__Goal__
Reproduce each of the following lines word for word, leaving out the pictures.

-- start Rows --

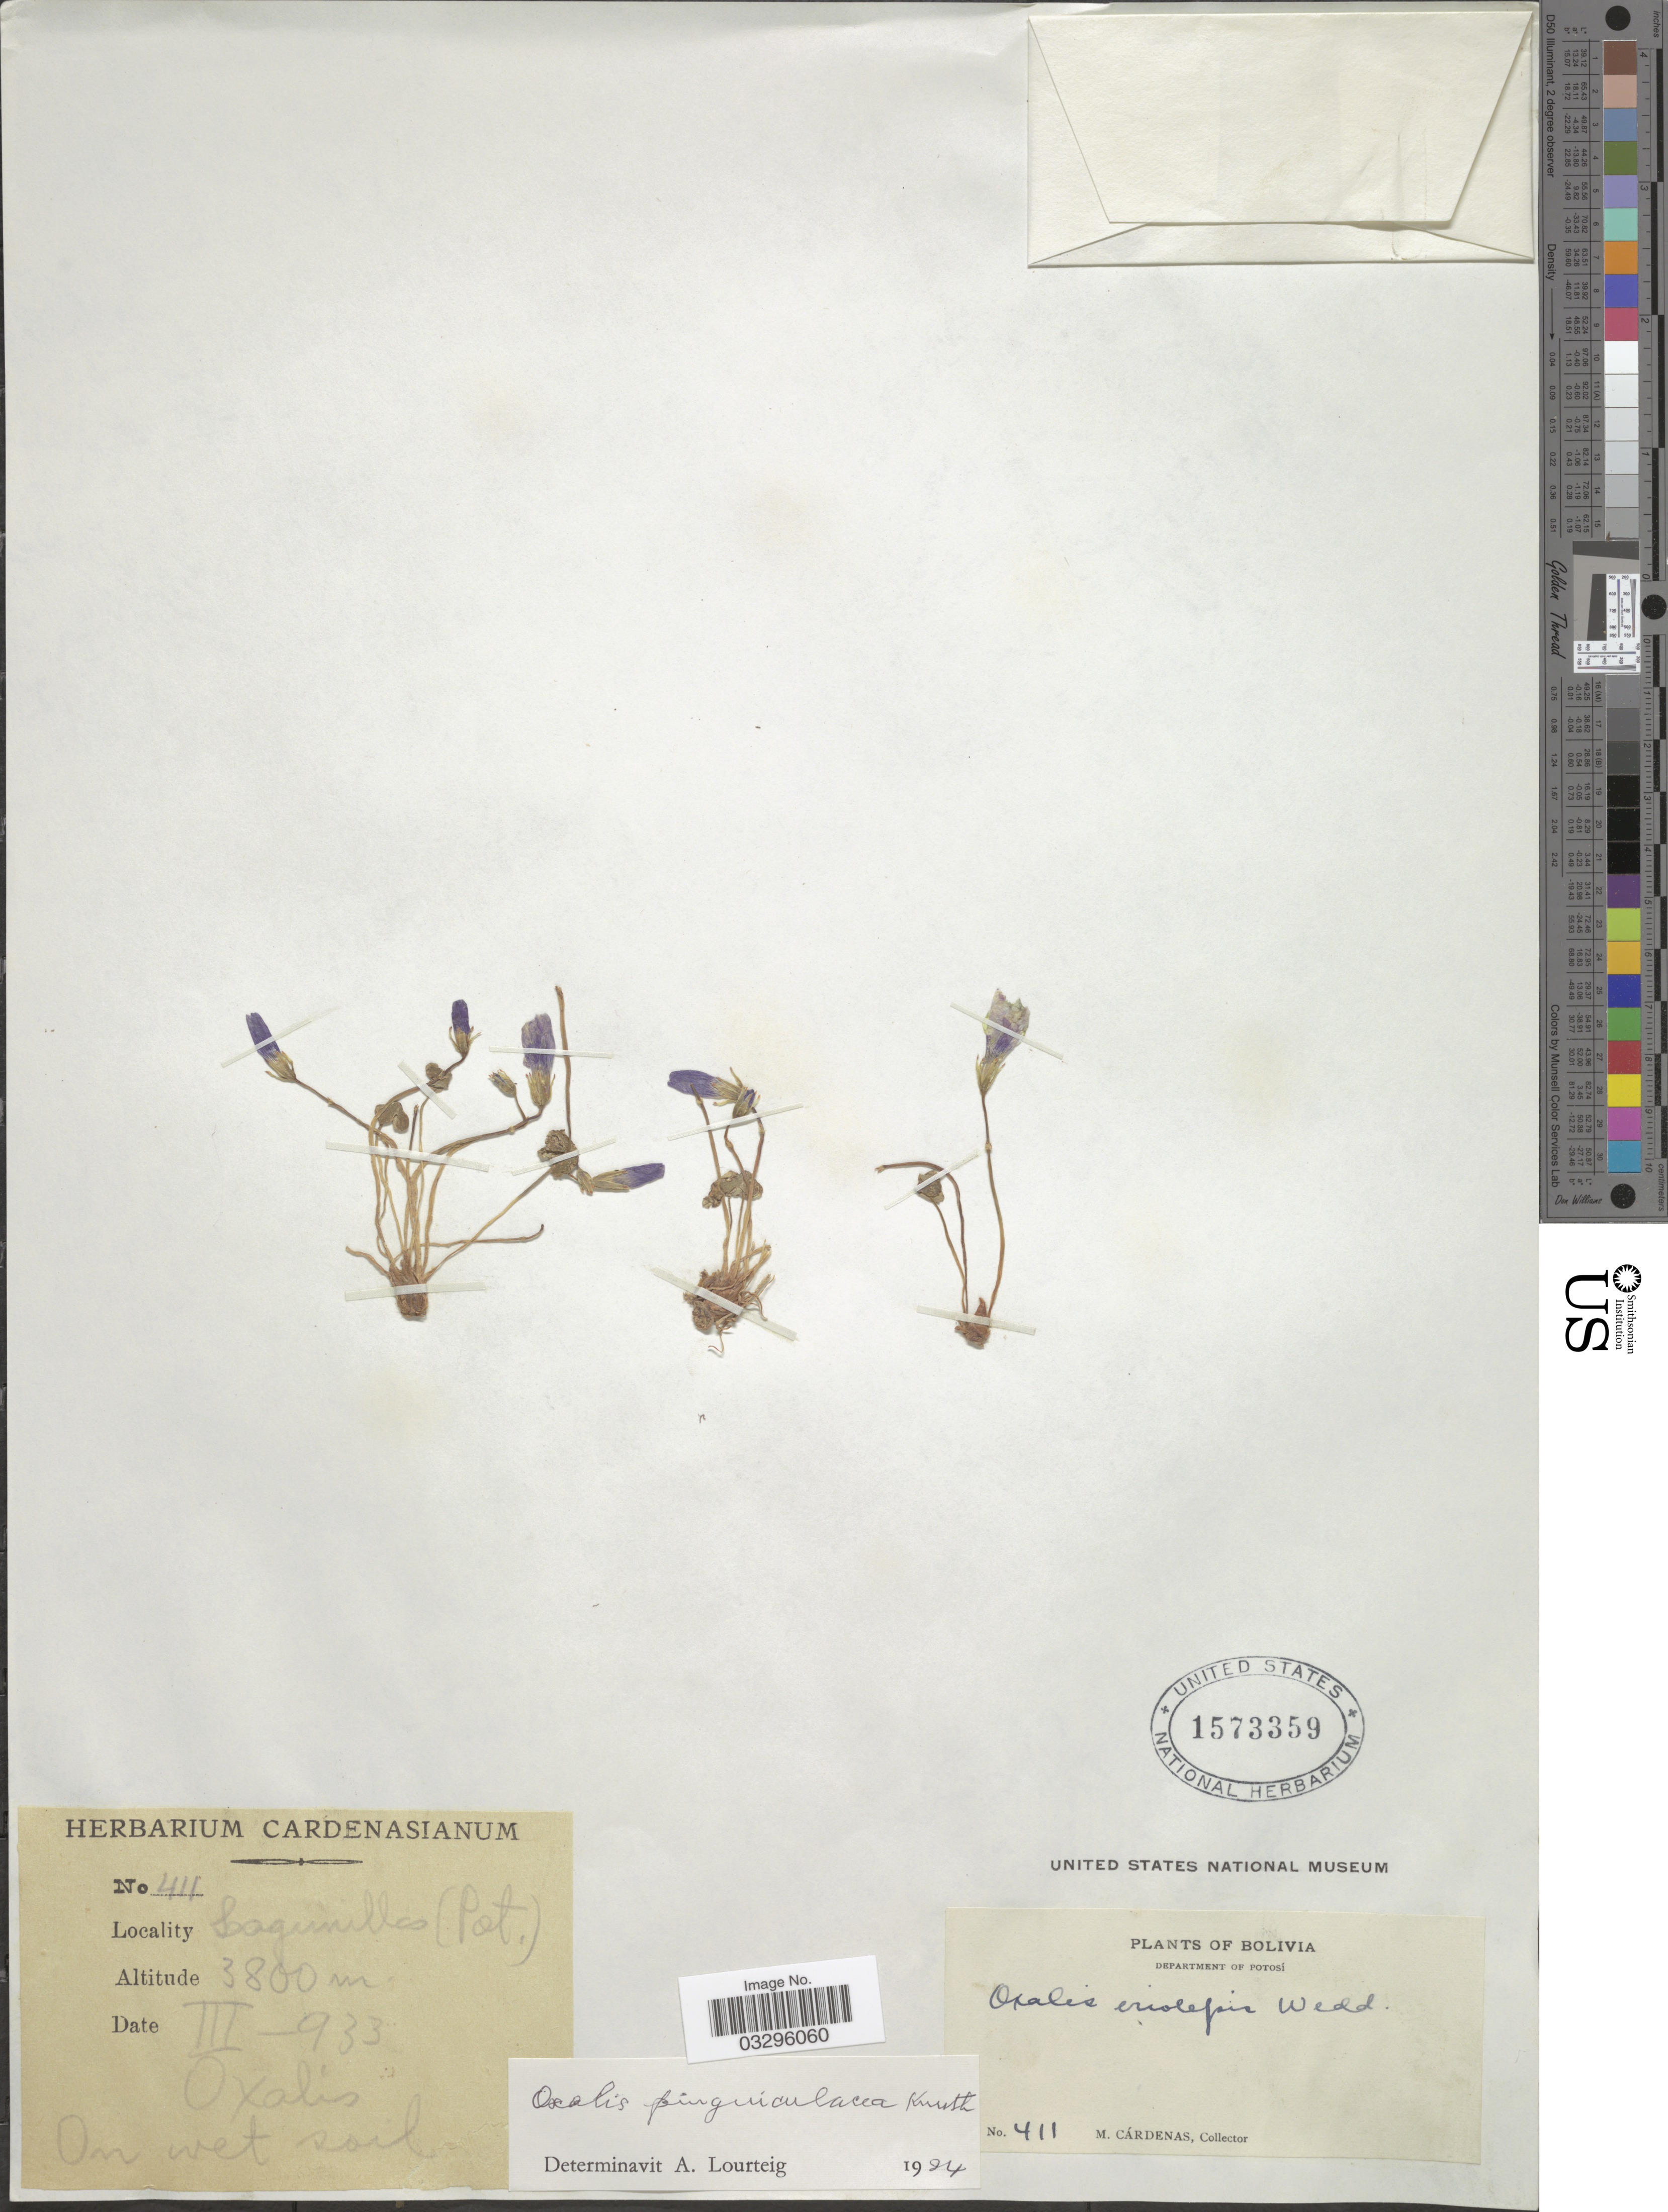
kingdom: Plantae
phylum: Tracheophyta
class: Magnoliopsida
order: Oxalidales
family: Oxalidaceae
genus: Oxalis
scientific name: Oxalis pinguiculacea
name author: R. Knuth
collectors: M. Cárdenas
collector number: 411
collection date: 1933-03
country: Bolivia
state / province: Potosi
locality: Department of Potosí. Lagunillas (Pot.).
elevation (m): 3800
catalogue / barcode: US 1573359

-- end Rows --

__Completed task__
kingdom: Plantae
phylum: Tracheophyta
class: Magnoliopsida
order: Oxalidales
family: Oxalidaceae
genus: Oxalis
scientific name: Oxalis pinguiculacea
name author: R. Knuth
collectors: M. Cárdenas
collector number: 411
collection date: 1933-03
country: Bolivia
state / province: Potosi
locality: Department of Potosí. Lagunillas (Pot.).
elevation (m): 3800
catalogue / barcode: US 1573359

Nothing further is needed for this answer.